Other Places,
Other Times
The Triumph of Death
In this version, Death is a winged skeleton in the clouding sky.
He holds an hourglass in one hand and a long, sharp lance in the other.
It is poised to skewer a fleeing girl, her arms outstretched, her eyes on him.
They are in the middle ground, with sunny hills and a quiet town in the distance.
In the foreground, close to the front, a well-dressed couple sits conferring.
She glances toward the fleeing girl, seemingly undisturbed. He averts his gaze.
Apparently lost in reverie, another seated woman inspects her lowered wine cup.
Behind some rocks a couple snuggles amorously, or perhaps does more.
Wherever you choose to look in this disturbingly calm scene, you can imagine
Death standing somewhere behind you, discretely admiring the art.
Rooms
She claimed she didn't remember me,
how I helped her get here to escape gambling debts,
or how, to heal my heartbreak, she taught me to dance.
That night, after she drank too much,
I brought her safely to her hotel room.
The next day I returned there and asked for her.
The clerk said there was no Lulu in that room.
There had been a Mimi in that room, but she had left.
Later, I learned that a jealous boyfriend killed her there.
But I prefer to imagine her transforming into a white crane
that flew away to live in a perfect upper world.
I asked for that room. The manager said it needed to be redecorated.
Intending to occupy it when ready, I moved into a neighboring room.

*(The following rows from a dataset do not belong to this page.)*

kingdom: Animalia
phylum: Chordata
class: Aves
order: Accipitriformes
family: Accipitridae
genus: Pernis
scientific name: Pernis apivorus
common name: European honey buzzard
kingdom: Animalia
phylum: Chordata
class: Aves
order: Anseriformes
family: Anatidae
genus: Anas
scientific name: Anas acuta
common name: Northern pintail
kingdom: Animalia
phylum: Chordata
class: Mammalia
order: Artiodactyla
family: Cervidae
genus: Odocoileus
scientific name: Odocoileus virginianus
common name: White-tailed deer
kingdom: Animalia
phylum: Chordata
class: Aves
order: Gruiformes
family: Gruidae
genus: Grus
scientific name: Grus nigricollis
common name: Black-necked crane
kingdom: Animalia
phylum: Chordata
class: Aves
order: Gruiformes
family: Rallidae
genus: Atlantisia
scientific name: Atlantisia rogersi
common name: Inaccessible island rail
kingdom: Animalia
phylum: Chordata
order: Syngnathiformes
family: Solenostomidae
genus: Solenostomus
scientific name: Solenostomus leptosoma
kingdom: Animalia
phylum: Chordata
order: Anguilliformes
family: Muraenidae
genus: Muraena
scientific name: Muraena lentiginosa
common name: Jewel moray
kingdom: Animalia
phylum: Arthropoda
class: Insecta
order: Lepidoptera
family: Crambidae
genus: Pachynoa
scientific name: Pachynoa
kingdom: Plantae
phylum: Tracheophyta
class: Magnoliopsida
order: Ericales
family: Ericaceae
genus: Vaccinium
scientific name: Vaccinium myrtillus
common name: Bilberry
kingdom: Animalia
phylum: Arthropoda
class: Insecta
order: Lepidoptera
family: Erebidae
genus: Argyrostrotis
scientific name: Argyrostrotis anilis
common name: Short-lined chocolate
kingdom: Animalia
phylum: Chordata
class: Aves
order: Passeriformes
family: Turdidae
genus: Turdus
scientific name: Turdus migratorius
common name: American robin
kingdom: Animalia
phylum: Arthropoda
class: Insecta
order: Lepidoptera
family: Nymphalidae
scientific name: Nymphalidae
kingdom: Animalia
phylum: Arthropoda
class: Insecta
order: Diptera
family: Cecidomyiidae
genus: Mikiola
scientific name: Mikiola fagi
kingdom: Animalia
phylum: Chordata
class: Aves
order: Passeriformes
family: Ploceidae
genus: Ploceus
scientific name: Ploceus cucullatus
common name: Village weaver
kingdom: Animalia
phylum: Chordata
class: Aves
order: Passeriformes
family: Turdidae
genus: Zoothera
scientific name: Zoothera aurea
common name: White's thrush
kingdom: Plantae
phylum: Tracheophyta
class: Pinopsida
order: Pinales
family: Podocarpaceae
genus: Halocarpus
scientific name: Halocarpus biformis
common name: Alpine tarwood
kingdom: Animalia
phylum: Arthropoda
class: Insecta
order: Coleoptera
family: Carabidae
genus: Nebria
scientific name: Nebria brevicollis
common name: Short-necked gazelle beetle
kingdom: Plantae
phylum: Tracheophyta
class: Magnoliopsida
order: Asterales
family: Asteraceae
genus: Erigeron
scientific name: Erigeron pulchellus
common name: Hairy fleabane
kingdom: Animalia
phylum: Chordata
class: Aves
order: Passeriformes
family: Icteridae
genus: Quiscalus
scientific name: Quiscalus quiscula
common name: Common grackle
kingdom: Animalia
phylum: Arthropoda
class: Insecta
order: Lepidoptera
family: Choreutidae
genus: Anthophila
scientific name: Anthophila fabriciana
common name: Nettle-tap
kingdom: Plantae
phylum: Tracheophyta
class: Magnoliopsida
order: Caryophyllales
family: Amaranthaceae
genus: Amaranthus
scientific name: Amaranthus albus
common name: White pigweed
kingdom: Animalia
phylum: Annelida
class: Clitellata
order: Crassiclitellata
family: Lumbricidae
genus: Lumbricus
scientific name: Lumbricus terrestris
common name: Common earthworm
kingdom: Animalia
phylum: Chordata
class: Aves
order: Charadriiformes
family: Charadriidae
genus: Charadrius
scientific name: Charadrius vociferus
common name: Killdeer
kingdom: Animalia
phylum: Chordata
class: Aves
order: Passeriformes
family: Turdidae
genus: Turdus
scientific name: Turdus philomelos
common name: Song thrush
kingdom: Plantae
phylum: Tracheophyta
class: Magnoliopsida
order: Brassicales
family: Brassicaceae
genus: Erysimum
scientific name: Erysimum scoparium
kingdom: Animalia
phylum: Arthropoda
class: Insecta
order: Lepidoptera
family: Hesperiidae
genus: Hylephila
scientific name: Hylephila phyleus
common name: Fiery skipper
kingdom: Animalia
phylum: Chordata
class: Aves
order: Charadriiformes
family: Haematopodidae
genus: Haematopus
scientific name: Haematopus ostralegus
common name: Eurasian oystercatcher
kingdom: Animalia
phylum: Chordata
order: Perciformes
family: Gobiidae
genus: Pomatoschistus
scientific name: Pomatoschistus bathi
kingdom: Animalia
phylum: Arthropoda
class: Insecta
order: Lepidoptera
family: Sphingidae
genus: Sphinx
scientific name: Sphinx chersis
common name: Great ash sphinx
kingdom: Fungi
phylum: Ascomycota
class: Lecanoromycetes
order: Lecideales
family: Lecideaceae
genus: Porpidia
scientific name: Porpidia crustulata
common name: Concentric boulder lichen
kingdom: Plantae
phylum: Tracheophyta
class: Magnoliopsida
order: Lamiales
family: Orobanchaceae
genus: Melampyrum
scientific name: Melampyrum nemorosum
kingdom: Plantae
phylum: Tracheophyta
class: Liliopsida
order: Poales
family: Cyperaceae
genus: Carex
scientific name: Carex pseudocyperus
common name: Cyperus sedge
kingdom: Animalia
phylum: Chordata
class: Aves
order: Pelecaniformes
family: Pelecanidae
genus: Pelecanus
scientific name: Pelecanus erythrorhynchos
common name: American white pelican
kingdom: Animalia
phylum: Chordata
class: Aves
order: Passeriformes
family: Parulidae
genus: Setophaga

There, through the thin walls between the rooms, I listened
to the manager's elder daughter in Lulu's emptied room
as she obsessively rehearsed conversations with an absent lover
her heels clicking on the wood as she turned in small circles
repeating herself as troubled people in love sometimes do.
To me, as she paces she is a leopard gradually shedding its spots
finally becoming wholly white and solely good.